### READING PASSAGE
Note: This article covers a micro-cap stock. Please be aware of the risks associated with these stocks.
Document Security Systems (DSS) and its shareholders have experienced quite a ride in recent months. Through the ups and downs of the stock, the Company has continually improved its underlying business, while management has demonstrated their willingness to expand and diversify.
For those new to the story, there are two parts to DSS's business: 1) its "core" revenue generating business, that provides fraud and counterfeit protection products and services for all forms of printed documents and digital information; and 2) the value attributed to the intellectual property assets acquired in the recent merger with Lexington Technology Group ("LTG").
DSS has seen solid growth in its core business, posting solid revenue increases in three of its four groups in 2012 (59% for Packaging, 7% for Plastics, and 26% in licensing and digital solutions) in addition to a 34% increase in revenues for the fourth division, Printing, thus far in 2013. This business generates solid revenue and provides DSS with a core business that keeps it from being labeled a "Patent Troll." In fact, this business alone seems to justify the current share price of $1.70. Dawson James, a full service investment bank who recently initiated DSS with a price target of $4.00, agrees with this valuation. Robert Wasserman of Dawson James, a very respected analyst in the space, used a "sum-of-the-parts" valuation to arrive at this $4.00 target. He placed a value of $1.65 on the core business, and attributed $2.65 to Intellectual Property acquired in the merger with LTG.
It is clear that the market is significantly undervaluing (or not valuing at all) the Company's patents. Both Vringo (VRNG) and VirnetX (VHC), two companies involved in patent litigation/licensing, experienced significant stock appreciation as soon as the market viewed their patents as "legitimate." This came through settlements and/or court rulings. Now, DSS's patents have already been validated: since announcing the merger in October 2012, Lexington has settled with three of the defendants from Bascom's (a wholly owned subsidiary of LTG) patent infringement litigation filed in 2012, at 4%-5% royalty rates. The most recent settlement was on July 15, 2013, where Bascom settled with Novell, Inc. (NOVL). This makes three settlements out of the five defendants in the Bascom case. The two most lucrative defendants, Facebook (FB) and LinkedIn (LNKD), remain, providing an enormous upside potential for DSS.
######
WHAT YOU ARE ASKED TO DO: Reproduce the passage of the article on Document Security Systems between "Document Security Systems" and "expand and diversify.", inclusive.
### EXTRACTED RECORDS
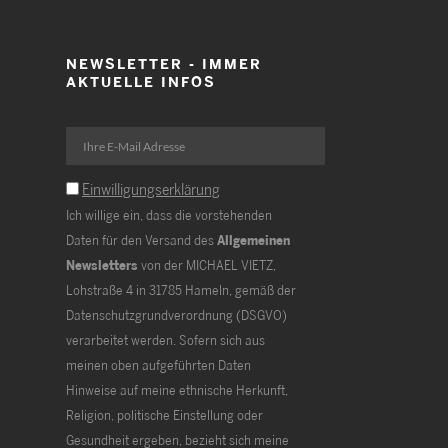
NEWSLETTER - IMMER
AKTUELLE INFOS
Einwilligungserklärung
Ich willige ein, dass die vorstehenden
Daten für den Versand des
Allgemeinen
Newsletters
von der MICHAEL VIETZ,
Lohstraße 4 in 31785 Hameln, gemäß der
Datenschutzgrundverordnung (DSGVO)
verarbeitet werden. Sofern sich aus
meinen oben aufgeführten Daten
Hinweise auf meine ethnische Herkunft,
Religion, politische Einstellung oder
Gesundheit ergeben, bezieht sich meine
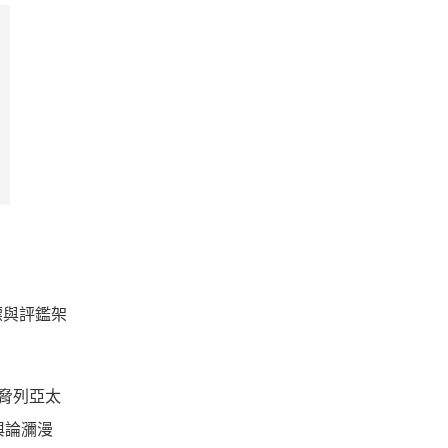
標與評鑑架
威脅列亞太
輿論瀰漫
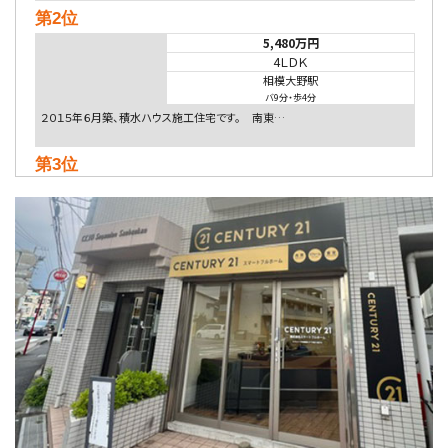
第2位
5,480万円
4ＬＤＫ
相模大野駅
バ9分
・
歩4分
２０１５年６月築、積水ハウス施工住宅です。 南東…
第3位
4,080万円
4ＬＤＫ
淵野辺駅
歩17分
南側道路に面しており日当たり良好。 キッチンから…
第4位
3,680万円
4ＳＬＤＫ
海老名駅
バ15分
・
歩1分
リビングダイニング部分の床暖房完備 車並列2台駐…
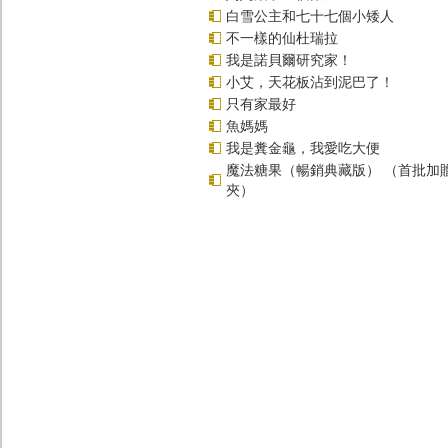
白雪公主和七十七個小矮人
不一樣的仙杜瑞拉
我是諾貝爾研究家！
小艾，天花板沾到泥巴了！
只有家最好
魚媽媽
我是糞金龜，我愛吃大便
魔法糖果（暢銷典藏版） （首批加
夾）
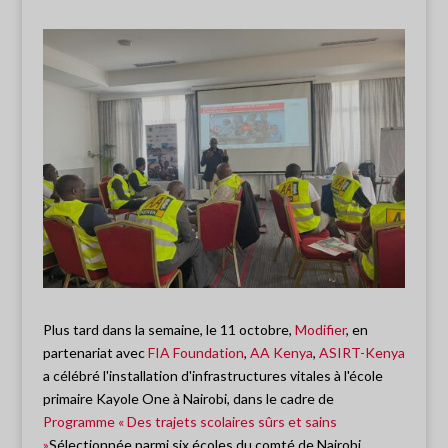
Plus tard dans la semaine, le 11 octobre,
Modifier
, en
partenariat avec
FIA Foundation
,
AA Kenya
,
ASIRT-Kenya
a célébré l'installation d'infrastructures vitales à l'école
primaire Kayole One à Nairobi, dans le cadre de
Programme « Des trajets scolaires sûrs et sains
»
Sélectionnée parmi six écoles du comté de Nairobi,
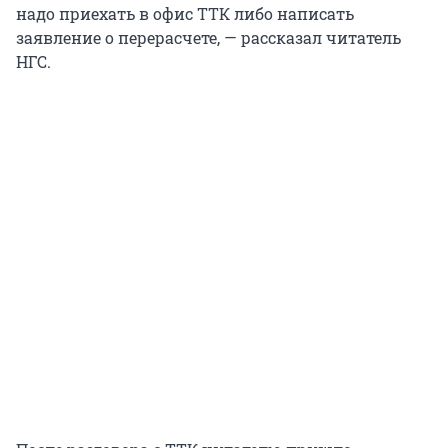
надо приехать в офис ТТК либо написать
заявление о перерасчете, — рассказал читатель
НГС.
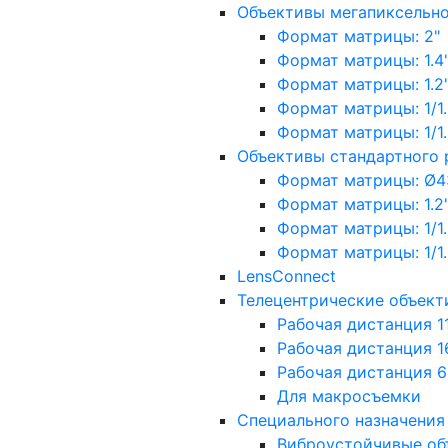
Объективы мегапиксельн
Формат матрицы: 2"
Формат матрицы: 1.4"
Формат матрицы: 1.2", 
Формат матрицы: 1/1.2"
Формат матрицы: 1/1.8''
Объективы стандартного
Формат матрицы: Ø4
Формат матрицы: 1.2", 
Формат матрицы: 1/1.2"
Формат матрицы: 1/1.8''
LensConnect
Телецентрические объект
Рабочая дистанция 1
Рабочая дистанция 1
Рабочая дистанция 
Для макросъемки
Специального назначения
Виброустойчивые об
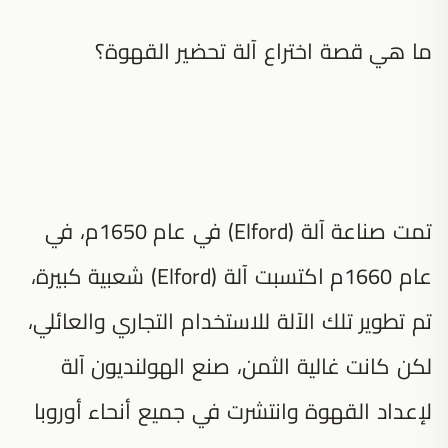
ما هي قصة اختراع آلة تحضير القهوة؟
تمت صناعة آلة (Elford) في عام 1650م، في
عام 1660م اكتسبت آلة (Elford) شعبية كبيرة،
تم تطوير تلك الآلة للاستخدام التجاري والعائلي،
لكن كانت غالية الثمن، صنع الهولنديون آلة
لإعداد القهوة وانتشرت في جميع أنحاء أوروبا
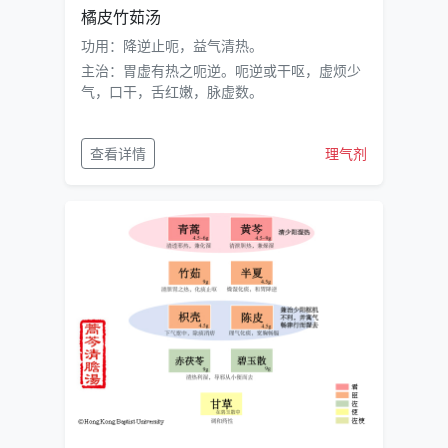
橘皮竹茹汤
功用：降逆止呃，益气清热。
主治：胃虚有热之呃逆。呃逆或干呕，虚烦少
气，口干，舌红嫩，脉虚数。
查看详情
理气剂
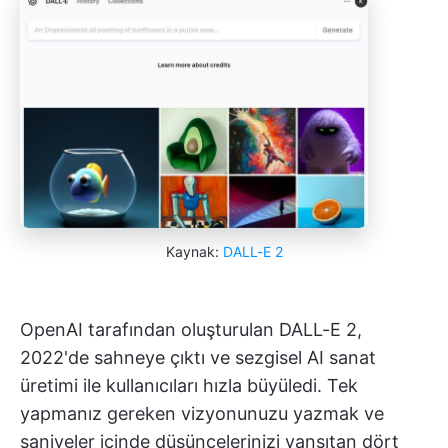
Kaynak:
DALL-E 2
OpenAI tarafından oluşturulan DALL-E 2,
2022'de sahneye çıktı ve sezgisel AI sanat
üretimi ile kullanıcıları hızla büyüledi. Tek
yapmanız gereken vizyonunuzu yazmak ve
saniyeler içinde düşüncelerinizi yansıtan dört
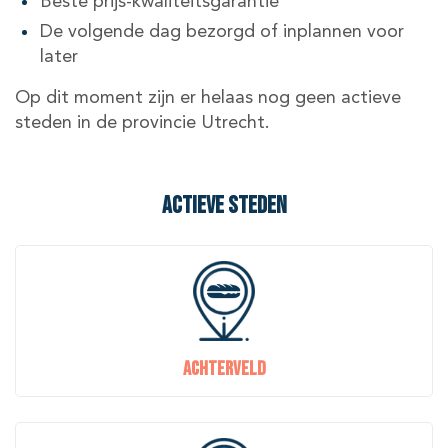
Beste prijs-kwaliteitsgarantie
De volgende dag bezorgd of inplannen voor
later
Op dit moment zijn er helaas nog geen actieve
steden in de provincie Utrecht.
Actieve steden
Achterveld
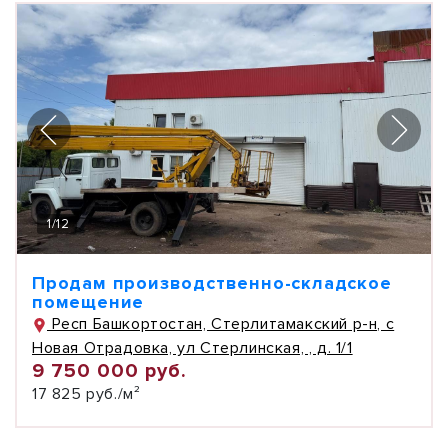
1
/
12
Продам производственно-складское
помещение
Респ Башкортостан, Стерлитамакский р-н, с
Новая Отрадовка, ул Стерлинская, , д. 1/1
9 750 000 руб.
17 825 руб./м²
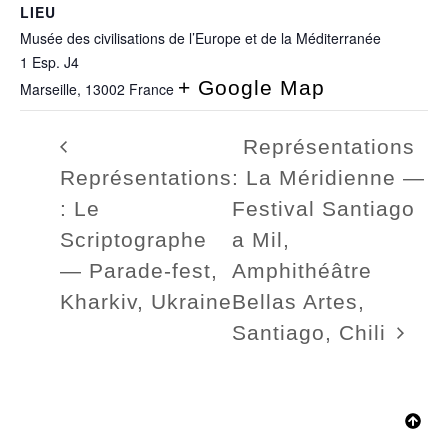
LIEU
Musée des civilisations de l’Europe et de la Méditerranée
1 Esp. J4
+ Google Map
Marseille
,
13002
France
Représentations
Représentations
: La Méridienne —
: Le
Festival Santiago
Scriptographe
a Mil,
— Parade-fest,
Amphithéâtre
Kharkiv, Ukraine
Bellas Artes,
Santiago, Chili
######
OUTPUT BELOW:
Document Security Systems (DSS) and its shareholders have experienced quite a ride in recent months. Through the ups and downs of the stock, the Company has continually improved its underlying business, while management has demonstrated their willingness to expand and diversify.